Il sut apprécier ce digne vieillard, mit à son service l'ascendant que lui donne sa
haute position, obtint pour lui la Croix d'Officier de la Légion d'Honneur, répara de
toute manière à son égard, la négligence des hommes et nous ne savons ce qu'on
doit admirer le plus, ou le dévouement du bienfaiteur ou la modestie du protégé.
Cependant, tout finit, en l'espace de moins d'une année, Madame TESTARD et sa
sœur étaient descendues au tombeau. Le courage, à l'armée, c'est de marcher en
avant, d'affronter la mort le premier. Dans la vie, la grande épreuve c'est de
survivre aux autres et de voir tomber, avant soi, ceux qu'on aime. Notre vieil ami
devait encore subir cette épreuve et il eut le courage de la supporter avec
résignation. Mais s'il avait donné du cœur, il lui en fut rendu. Son isolement trouva
une consolation dans la tendre affection de M. et Mme BOULLIER, dans le généreux
intérêt de Mme veuve DARTOIS, et, surtout, dans le dévouement filial de son
neveu, M. MASSIQUOT, qui, sacrifiant ses affaires à Paris, vint avec sa femme
s'asseoir pendant plusieurs mois auprès de son lit, et acquitter, ainsi, à son égard,
la dette de toute la famille.
Il faut l'avouer pourtant, les vertus de M. TESTARD avaient eu le malheur de n'être
pas chrétiennes. Enfant d'un siècle sataniquement ricaneur et effrontément
immoral, élevé pour ainsi dire dans les camps, alors que la religion était
stupidement regardée comme une faiblesse et persécutée comme une ennemie, il
en avait contracté une triste indifférence pour tout ce qui touche à nos immortelles
destinées. Ce n'est pas que jamais il a été impie, car l'impiété est fille ou d'un esprit
de travers ou d'un cœur corrompu, M. TESTARD n'était ni l'un ni l'autre !... Il en
aimait les cérémonies et souvent de grosses larmes roulaient dans ses yeux à la
vue d'une procession de la Fête-Dieu ou d'une première communion. Il sentait,
comme il l'a dit lui-même, qu'il y avait là quelque chose. Mais que ce quelque chose
est difficile à retrouver, quand on l'a perdu, et que les habitudes de toute la vie
nous en séparent ! On le retrouve néanmoins quand on prie, et M. TESTARD priait…
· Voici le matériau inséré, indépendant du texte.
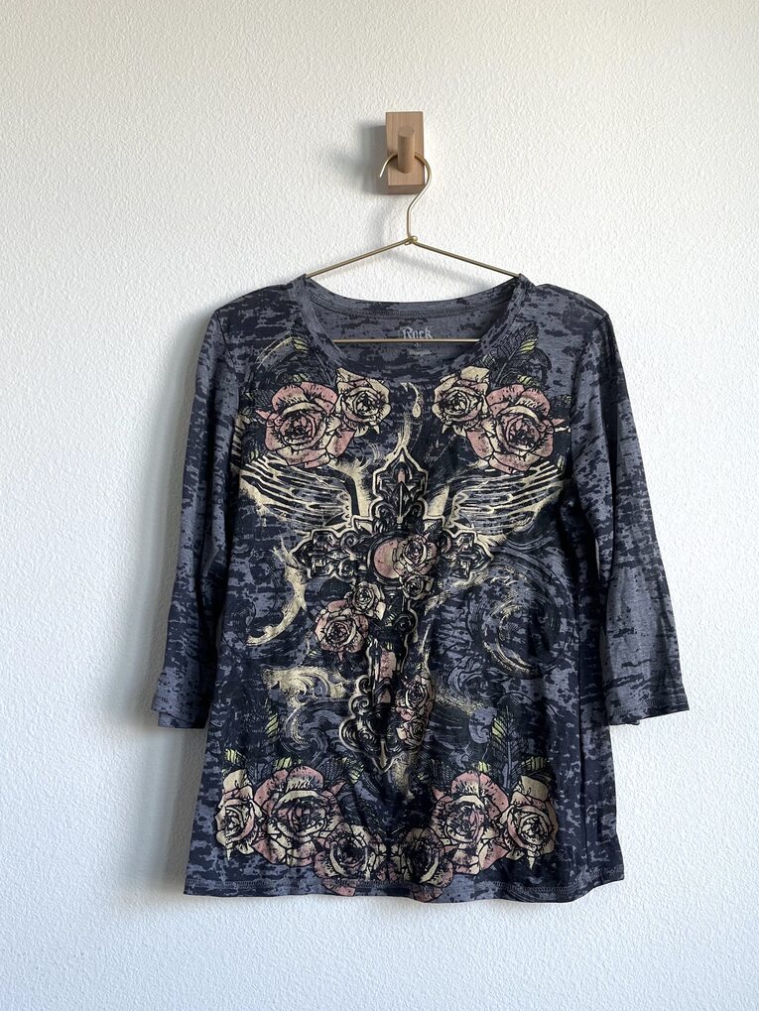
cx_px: 401
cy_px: 573
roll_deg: +1.2
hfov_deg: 41.8
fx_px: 993
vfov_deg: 53.8
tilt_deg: +6.5
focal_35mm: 34
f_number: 1.6
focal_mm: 5.1
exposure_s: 1/120
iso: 64
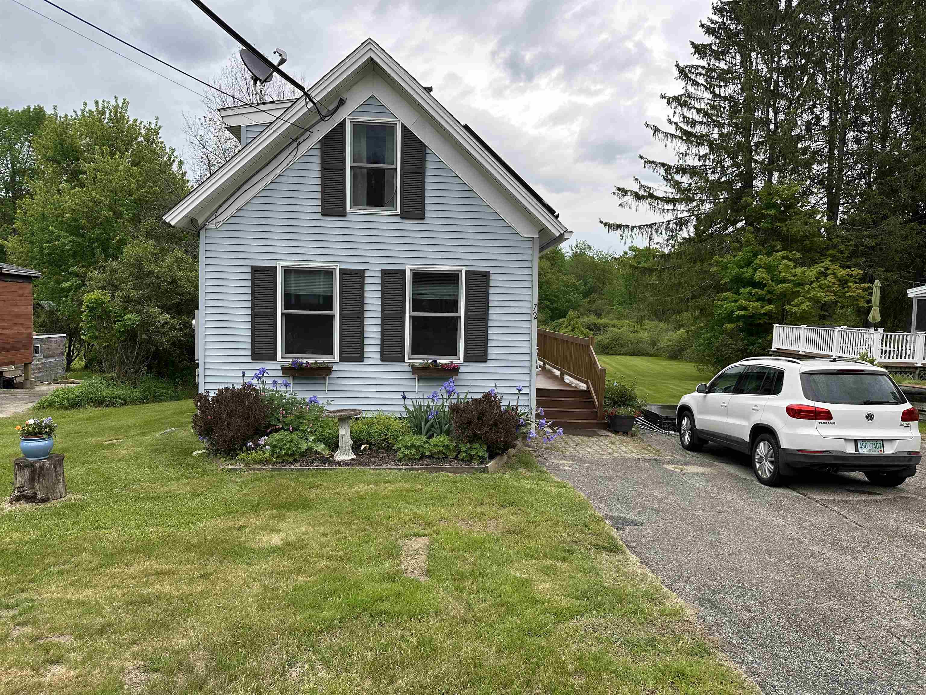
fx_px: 642
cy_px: 348
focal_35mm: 24
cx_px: 463
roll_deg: -1.5
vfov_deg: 56.8
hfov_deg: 71.6
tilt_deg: -3.3
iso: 80
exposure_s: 1/879
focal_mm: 6.86
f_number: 1.78
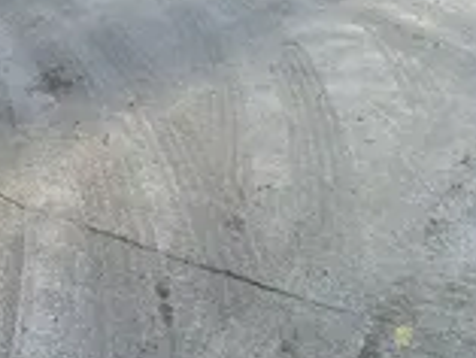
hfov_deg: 18.0
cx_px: -330
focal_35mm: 91
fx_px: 1252
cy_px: -138
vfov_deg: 15.3
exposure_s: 1/1464
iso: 32
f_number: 1.8
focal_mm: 4.25
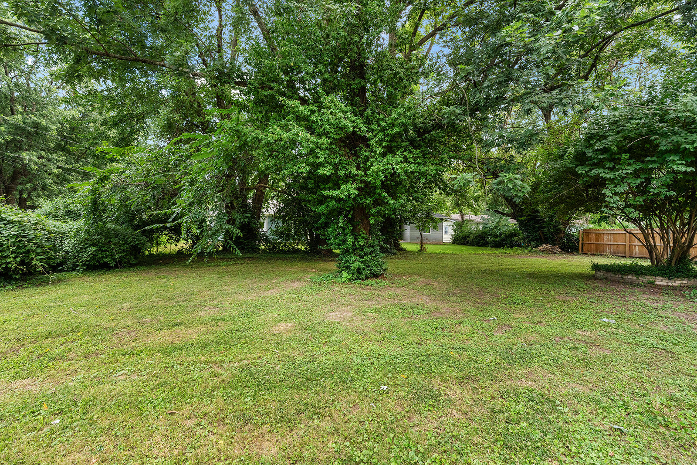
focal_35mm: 16
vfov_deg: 73.8
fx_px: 310
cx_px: 348
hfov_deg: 96.7
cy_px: 232
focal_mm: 16
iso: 1250
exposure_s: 1/250
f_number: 9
Chez lui, la prière se faisait en commun et se terminait toujours par l'acte de
contrition, toujours récité par le vieux colonel. Cette voix majestueuse et grave,
façonnée au commandement, et qui, alors, s'humiliait avec la confession de son
néant et l'espoir de son pardon, pénétrait ceux qui en étaient témoins d'un
religieux attendrissement, et ne pouvait manquer d'arriver bientôt jusqu'au cœur
de Dieu. C'était le jeudi Saint de 1860, je disais, en sa présence, qu'on se sentait
comme naturellement porté à la piété dans ces jours qui ont vu répandre le sang
précieux du Sauveur. Là-dessus, le vieux militaire se relève. "Eh bien ! Il ne faut pas
que ce sang ait été versé inutilement pour moi ! Monsieur le Curé, votre heure ? Je
veux régler mes comptes." Dans l'accomplissement de ces grands devoirs, si
consolants pour le cœur, il fut ce qu'il avait toujours été, sans affectation, comme
sans respect humain. Un Bourgeois de Seine-Port, presque son compatriote,
ignorant ce qui se passait, vint alors le voir "Ma femme, s'écrie-t-il, dis-lui que je
me confesse, cela lui donnera peut-être la pensée d'en faire autant."